Revise the passage of the report on the U.S.-Iran talks that opens with "Markets in Asia" and closes with "and shipping traffic.", putting "turbulent" in place of "volatile".

(SOURCE DOCUMENT):
_ _ _ _ _

Markets in Asia were volatile as negotiators from the United States and Iran engaged in what appeared to be on-again, off-again talks that nonetheless yielded signs of progress, even after a fresh escalation in rhetoric. President Trump threatened renewed attacks on Iran, and Tehran initially said it had closed the Strait of Hormuz again, creating immediate concern for oil supply routes and shipping traffic.

Following the initial flare-up, Iranian negotiators described the first session as having actually produced progress. Officials from Oman and Pakistan said a committee is being formed to manage the discussions, with the objective of reaching a deal within 60 days. The exact status of the strait remained unclear: U.S. Central Command reported 55 vessels had transited on Saturday, while ship-tracking data showed 32 the day before, indicating a slowdown in shipping activity around the waterway.

Iran also indicated a mechanism might be established to oversee the strategic channel, with the suggestion that some form of fee on shipping could be part of any arrangement. The prospect of a managed mechanism and the intermittent threat to transit routes pressured oil markets; Brent reversed earlier gains and fell about 2.5% to trade below $79.00 a barrel, while Asian equities moved higher on the apparent thaw in talks.

_ _ _ _ _

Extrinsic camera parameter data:
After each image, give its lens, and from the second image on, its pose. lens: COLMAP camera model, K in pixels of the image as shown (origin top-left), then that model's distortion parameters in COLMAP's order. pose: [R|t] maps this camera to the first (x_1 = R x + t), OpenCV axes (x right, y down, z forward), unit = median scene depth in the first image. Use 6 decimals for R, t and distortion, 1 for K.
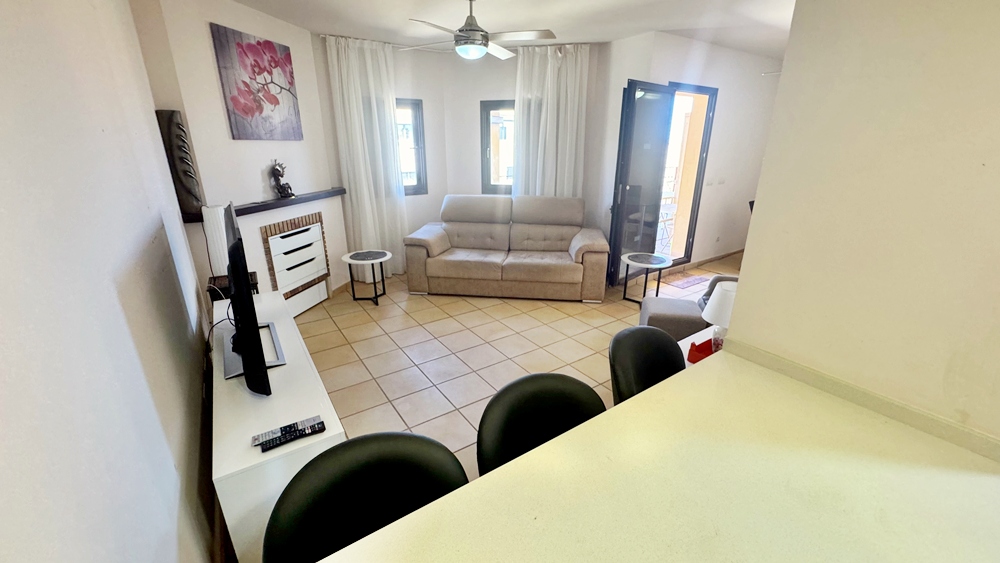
lens RADIAL K [[400.8, 0, 500.0], [0, 400.8, 281.5], [0, 0, 1]] dist [-0.001649, 0.000144]
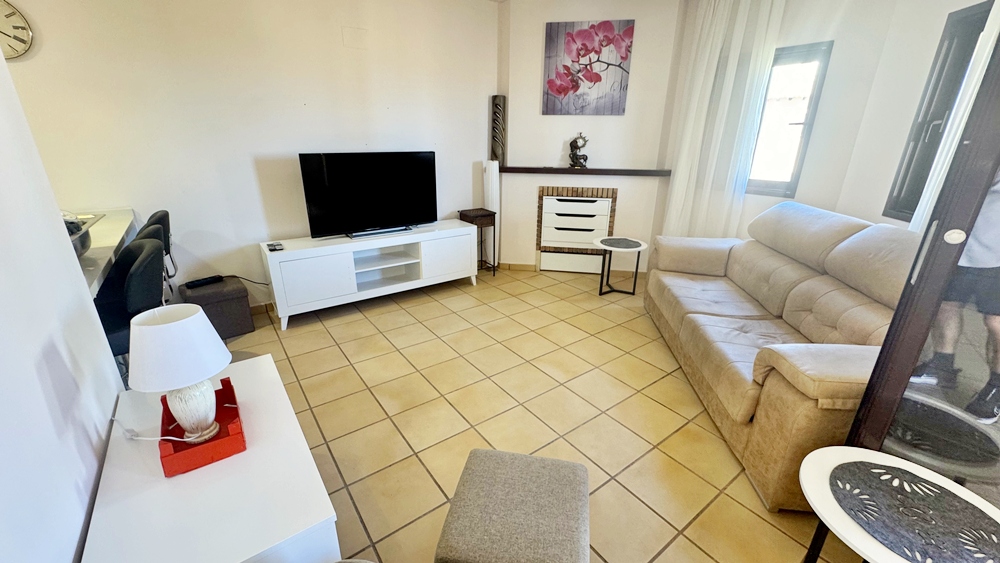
lens RADIAL K [[400.8, 0, 500.0], [0, 400.8, 281.5], [0, 0, 1]] dist [-0.001649, 0.000144]
pose [[0.030635, 0.340615, -0.939704, 0.647647], [-0.338723, 0.888053, 0.310851, -0.211681], [0.940387, 0.308776, 0.142580, 0.774307]]
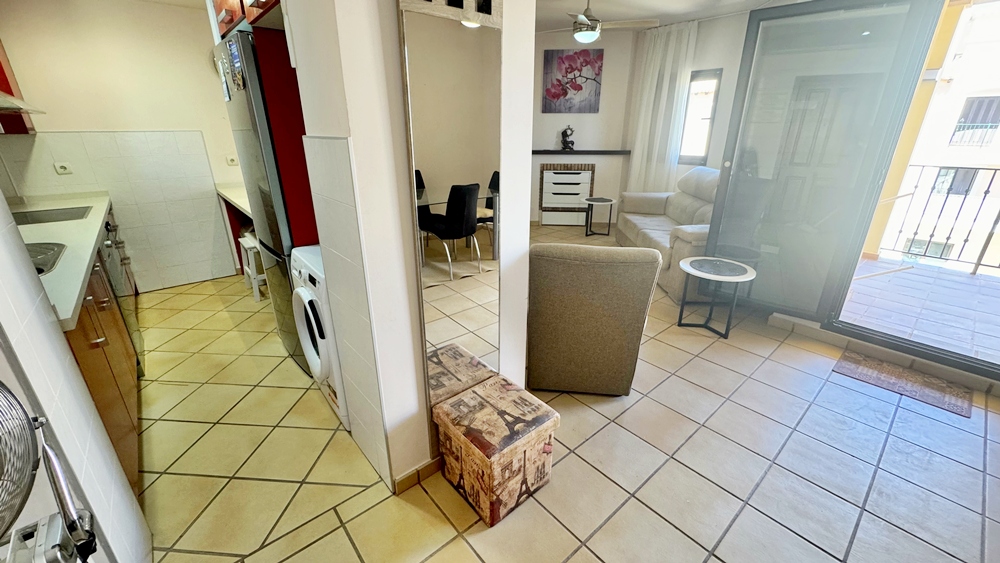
lens RADIAL K [[400.8, 0, 500.0], [0, 400.8, 281.5], [0, 0, 1]] dist [-0.001649, 0.000144]
pose [[0.108564, 0.355183, -0.928471, 1.168450], [-0.327298, 0.894688, 0.303989, -0.144214], [0.938664, 0.270884, 0.213381, 0.576951]]
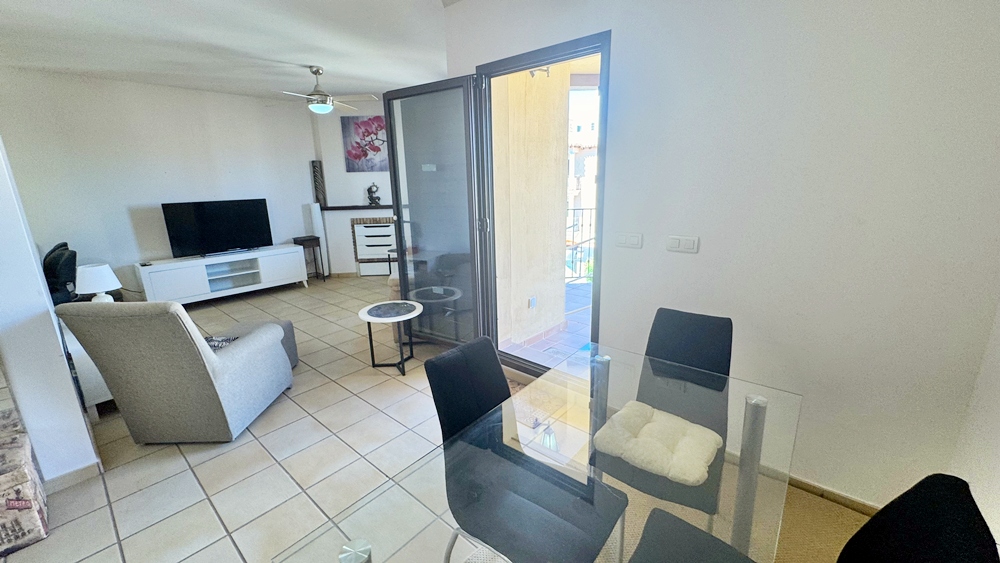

_ _ _ _ _

(ANSWER FOR THE TASK):
Markets in Asia were turbulent as negotiators from the United States and Iran engaged in what appeared to be on-again, off-again talks that nonetheless yielded signs of progress, even after a fresh escalation in rhetoric. President Trump threatened renewed attacks on Iran, and Tehran initially said it had closed the Strait of Hormuz again, creating immediate concern for oil supply routes and shipping traffic.